Collection entries
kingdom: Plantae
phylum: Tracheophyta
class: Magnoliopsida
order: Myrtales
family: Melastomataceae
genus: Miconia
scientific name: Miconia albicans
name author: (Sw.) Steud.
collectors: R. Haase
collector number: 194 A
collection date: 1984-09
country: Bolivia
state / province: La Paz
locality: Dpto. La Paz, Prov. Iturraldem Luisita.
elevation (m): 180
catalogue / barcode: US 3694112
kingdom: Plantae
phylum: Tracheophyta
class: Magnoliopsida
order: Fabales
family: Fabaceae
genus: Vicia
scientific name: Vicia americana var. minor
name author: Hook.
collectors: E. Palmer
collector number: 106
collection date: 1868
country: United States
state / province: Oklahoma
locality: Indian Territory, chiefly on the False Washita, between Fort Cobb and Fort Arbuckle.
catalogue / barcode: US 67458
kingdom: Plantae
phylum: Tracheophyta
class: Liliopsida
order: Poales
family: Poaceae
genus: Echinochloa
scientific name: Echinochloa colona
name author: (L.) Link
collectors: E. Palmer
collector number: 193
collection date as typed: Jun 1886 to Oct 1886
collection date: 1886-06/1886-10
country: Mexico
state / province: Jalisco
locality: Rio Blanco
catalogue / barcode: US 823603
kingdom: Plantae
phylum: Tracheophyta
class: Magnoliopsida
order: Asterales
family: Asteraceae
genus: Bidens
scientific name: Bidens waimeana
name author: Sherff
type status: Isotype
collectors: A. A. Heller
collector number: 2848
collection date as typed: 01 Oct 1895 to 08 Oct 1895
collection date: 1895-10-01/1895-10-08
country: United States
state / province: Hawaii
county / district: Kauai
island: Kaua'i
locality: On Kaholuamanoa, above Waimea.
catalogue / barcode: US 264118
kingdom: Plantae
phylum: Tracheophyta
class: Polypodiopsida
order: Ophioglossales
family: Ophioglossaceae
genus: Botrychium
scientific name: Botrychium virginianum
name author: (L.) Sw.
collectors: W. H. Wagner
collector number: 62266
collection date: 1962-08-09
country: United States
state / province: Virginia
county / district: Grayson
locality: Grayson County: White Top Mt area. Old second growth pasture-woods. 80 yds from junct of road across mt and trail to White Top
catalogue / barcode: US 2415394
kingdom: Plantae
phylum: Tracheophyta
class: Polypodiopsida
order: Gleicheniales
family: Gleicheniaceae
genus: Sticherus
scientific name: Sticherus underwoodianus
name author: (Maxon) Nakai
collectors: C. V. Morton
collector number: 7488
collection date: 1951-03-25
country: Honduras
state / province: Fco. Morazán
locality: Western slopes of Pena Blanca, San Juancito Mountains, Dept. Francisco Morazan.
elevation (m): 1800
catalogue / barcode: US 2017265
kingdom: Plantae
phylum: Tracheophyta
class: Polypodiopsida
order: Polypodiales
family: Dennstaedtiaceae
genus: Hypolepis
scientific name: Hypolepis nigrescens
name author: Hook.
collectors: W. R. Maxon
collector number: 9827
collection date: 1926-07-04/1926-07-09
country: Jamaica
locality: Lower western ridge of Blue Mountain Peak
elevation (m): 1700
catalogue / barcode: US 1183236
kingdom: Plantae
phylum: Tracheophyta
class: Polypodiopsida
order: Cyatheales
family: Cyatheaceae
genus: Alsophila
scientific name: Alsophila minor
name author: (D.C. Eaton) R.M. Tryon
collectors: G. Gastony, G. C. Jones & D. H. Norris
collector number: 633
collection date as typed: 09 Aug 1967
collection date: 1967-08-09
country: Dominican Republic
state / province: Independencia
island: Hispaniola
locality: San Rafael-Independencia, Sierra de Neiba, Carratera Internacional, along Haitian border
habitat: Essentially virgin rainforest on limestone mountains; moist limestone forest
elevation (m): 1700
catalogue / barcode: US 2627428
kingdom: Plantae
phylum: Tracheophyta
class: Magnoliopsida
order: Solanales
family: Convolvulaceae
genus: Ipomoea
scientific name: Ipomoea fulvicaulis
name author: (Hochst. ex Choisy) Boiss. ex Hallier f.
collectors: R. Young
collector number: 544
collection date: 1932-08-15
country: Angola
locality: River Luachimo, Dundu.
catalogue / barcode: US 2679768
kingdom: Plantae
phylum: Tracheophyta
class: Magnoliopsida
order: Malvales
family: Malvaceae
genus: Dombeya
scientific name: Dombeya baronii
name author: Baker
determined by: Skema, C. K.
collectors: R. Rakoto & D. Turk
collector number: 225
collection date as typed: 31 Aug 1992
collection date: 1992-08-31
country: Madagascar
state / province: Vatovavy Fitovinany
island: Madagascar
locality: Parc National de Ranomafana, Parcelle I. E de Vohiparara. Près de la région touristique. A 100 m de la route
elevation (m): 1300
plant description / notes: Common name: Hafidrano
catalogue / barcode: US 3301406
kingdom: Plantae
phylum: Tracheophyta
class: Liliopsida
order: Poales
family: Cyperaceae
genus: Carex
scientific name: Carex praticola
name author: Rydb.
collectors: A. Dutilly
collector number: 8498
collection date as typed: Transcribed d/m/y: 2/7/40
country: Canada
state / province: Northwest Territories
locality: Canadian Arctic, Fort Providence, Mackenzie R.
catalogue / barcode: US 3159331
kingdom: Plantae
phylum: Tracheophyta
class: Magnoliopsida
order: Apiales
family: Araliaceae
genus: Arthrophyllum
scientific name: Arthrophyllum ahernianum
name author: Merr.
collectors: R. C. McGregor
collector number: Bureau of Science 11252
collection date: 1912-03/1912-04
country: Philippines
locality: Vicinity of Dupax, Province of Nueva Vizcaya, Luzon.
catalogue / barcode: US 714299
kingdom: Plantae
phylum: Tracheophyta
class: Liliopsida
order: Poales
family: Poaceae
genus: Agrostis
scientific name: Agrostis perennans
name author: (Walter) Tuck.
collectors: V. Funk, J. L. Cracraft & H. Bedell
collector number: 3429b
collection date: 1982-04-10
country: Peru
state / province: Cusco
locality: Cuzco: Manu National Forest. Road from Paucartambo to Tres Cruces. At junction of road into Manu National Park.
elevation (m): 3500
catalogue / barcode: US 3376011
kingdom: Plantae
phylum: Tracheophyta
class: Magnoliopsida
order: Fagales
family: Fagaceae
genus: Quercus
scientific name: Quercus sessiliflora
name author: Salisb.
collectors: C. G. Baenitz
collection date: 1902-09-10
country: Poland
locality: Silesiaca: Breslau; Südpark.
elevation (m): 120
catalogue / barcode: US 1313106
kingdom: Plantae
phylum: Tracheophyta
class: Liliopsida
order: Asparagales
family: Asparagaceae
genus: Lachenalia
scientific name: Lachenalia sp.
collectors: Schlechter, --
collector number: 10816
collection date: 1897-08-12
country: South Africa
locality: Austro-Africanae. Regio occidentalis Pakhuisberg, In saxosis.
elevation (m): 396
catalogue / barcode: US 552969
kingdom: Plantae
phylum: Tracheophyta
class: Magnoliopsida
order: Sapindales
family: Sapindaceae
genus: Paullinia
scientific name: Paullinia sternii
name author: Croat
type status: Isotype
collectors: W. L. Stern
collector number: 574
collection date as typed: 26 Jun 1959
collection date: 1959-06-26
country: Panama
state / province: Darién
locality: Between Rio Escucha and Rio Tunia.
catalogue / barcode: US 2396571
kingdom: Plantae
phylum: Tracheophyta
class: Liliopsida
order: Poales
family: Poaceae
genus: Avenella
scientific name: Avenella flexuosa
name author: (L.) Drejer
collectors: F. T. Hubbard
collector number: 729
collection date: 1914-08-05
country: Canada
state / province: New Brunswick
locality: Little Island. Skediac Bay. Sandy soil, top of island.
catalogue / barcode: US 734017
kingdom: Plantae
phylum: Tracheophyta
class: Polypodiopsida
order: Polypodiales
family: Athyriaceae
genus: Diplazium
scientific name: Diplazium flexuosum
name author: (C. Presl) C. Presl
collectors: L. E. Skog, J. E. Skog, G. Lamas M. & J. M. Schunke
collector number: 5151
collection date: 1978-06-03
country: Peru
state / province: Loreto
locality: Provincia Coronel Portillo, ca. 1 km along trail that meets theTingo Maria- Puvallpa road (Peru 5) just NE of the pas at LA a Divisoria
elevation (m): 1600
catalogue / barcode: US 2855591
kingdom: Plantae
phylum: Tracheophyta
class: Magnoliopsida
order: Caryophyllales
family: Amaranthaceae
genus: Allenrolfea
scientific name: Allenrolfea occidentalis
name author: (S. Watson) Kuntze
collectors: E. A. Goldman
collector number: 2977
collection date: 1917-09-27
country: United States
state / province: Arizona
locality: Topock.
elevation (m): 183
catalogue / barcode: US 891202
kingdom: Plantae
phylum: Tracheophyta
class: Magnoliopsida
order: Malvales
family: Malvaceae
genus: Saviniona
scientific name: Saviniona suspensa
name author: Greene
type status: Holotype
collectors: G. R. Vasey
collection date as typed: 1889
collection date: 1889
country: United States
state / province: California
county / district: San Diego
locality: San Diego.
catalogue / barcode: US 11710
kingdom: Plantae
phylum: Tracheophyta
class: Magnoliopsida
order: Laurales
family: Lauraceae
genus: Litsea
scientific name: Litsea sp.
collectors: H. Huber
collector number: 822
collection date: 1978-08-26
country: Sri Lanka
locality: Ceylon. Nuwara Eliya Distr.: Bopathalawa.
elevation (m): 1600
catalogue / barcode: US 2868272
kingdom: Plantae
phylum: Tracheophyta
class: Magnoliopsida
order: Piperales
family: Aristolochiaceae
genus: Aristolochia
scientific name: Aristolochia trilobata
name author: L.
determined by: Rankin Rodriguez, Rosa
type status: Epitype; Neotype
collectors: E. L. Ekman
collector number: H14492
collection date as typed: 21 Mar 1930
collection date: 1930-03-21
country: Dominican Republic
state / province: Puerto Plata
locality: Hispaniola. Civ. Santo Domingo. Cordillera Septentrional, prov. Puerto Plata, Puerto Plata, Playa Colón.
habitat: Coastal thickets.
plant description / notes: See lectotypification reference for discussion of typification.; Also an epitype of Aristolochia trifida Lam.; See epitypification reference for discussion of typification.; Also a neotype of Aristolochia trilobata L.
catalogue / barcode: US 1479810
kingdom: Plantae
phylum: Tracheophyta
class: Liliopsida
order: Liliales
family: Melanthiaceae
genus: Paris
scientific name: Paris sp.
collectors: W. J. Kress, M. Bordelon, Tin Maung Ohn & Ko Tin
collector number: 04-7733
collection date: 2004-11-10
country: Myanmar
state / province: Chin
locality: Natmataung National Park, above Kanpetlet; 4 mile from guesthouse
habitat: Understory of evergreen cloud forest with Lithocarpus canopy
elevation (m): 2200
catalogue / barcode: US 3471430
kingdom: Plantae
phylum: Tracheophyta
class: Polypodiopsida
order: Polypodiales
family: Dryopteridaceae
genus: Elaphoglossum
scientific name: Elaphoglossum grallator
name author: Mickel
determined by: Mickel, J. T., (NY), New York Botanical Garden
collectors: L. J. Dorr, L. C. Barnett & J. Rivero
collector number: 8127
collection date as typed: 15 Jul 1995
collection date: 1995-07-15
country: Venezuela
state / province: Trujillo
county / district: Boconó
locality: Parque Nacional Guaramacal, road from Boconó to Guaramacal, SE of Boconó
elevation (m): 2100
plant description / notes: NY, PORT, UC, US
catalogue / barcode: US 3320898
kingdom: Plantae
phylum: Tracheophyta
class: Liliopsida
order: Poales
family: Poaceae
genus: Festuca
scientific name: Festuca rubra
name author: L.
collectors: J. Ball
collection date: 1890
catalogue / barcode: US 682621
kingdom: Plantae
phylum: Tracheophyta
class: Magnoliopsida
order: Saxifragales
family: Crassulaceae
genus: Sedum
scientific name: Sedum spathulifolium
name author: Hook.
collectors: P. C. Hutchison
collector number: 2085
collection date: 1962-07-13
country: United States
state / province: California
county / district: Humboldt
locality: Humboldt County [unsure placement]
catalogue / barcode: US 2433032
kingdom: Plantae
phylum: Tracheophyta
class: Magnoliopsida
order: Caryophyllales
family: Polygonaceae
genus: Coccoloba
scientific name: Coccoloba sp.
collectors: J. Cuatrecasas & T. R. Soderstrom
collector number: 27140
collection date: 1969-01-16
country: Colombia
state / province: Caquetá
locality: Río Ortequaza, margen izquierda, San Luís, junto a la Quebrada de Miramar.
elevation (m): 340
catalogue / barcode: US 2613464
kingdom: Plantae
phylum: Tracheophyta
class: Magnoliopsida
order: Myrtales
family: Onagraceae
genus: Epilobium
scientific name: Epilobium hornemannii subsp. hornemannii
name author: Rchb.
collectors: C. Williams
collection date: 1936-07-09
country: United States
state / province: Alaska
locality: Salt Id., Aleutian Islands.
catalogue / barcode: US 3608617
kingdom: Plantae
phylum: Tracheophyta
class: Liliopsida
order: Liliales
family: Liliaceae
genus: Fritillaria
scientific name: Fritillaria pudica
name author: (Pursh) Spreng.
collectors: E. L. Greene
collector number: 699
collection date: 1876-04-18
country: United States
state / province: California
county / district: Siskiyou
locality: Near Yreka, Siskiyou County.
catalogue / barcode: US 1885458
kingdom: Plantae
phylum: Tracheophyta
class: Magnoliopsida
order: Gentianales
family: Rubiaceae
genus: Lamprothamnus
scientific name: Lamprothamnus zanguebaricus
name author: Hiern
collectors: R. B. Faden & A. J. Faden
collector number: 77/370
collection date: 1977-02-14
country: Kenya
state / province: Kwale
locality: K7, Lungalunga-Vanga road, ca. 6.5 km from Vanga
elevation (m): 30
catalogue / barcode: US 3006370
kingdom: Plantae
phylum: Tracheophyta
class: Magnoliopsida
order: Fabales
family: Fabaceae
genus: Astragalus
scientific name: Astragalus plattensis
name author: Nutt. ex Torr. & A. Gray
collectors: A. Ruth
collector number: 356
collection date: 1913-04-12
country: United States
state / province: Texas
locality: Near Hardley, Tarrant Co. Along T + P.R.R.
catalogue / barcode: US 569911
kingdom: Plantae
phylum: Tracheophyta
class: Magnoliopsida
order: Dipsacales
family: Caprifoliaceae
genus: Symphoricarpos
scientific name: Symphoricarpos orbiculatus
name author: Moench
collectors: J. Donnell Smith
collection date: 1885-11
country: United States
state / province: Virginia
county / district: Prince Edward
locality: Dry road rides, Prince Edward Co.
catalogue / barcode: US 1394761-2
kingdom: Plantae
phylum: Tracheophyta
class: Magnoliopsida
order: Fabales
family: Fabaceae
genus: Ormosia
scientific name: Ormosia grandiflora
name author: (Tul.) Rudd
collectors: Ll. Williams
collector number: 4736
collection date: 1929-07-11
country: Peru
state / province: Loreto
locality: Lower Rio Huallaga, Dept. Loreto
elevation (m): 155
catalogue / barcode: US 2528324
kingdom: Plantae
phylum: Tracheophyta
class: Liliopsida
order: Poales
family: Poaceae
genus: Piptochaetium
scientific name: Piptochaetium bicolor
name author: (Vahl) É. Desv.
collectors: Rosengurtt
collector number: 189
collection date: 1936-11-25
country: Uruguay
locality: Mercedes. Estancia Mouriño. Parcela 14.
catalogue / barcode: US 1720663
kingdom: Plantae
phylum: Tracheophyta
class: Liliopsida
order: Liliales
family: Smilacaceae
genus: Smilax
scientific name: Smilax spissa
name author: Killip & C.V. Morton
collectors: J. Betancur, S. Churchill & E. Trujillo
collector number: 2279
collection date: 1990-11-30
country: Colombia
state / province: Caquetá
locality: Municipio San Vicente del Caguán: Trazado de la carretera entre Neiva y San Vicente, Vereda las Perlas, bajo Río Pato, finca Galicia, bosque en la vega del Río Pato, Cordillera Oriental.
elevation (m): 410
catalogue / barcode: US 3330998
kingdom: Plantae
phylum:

Task to carry out
Reproduce, without alteration, the portion of the entries above that begins with the line containing "country: Angola" and ends with the line containing "collection date as typed: 31 Aug 1992". Include both of those lines and nothing else.

Exercise result
country: Angola
locality: River Luachimo, Dundu.
catalogue / barcode: US 2679768
kingdom: Plantae
phylum: Tracheophyta
class: Magnoliopsida
order: Malvales
family: Malvaceae
genus: Dombeya
scientific name: Dombeya baronii
name author: Baker
determined by: Skema, C. K.
collectors: R. Rakoto & D. Turk
collector number: 225
collection date as typed: 31 Aug 1992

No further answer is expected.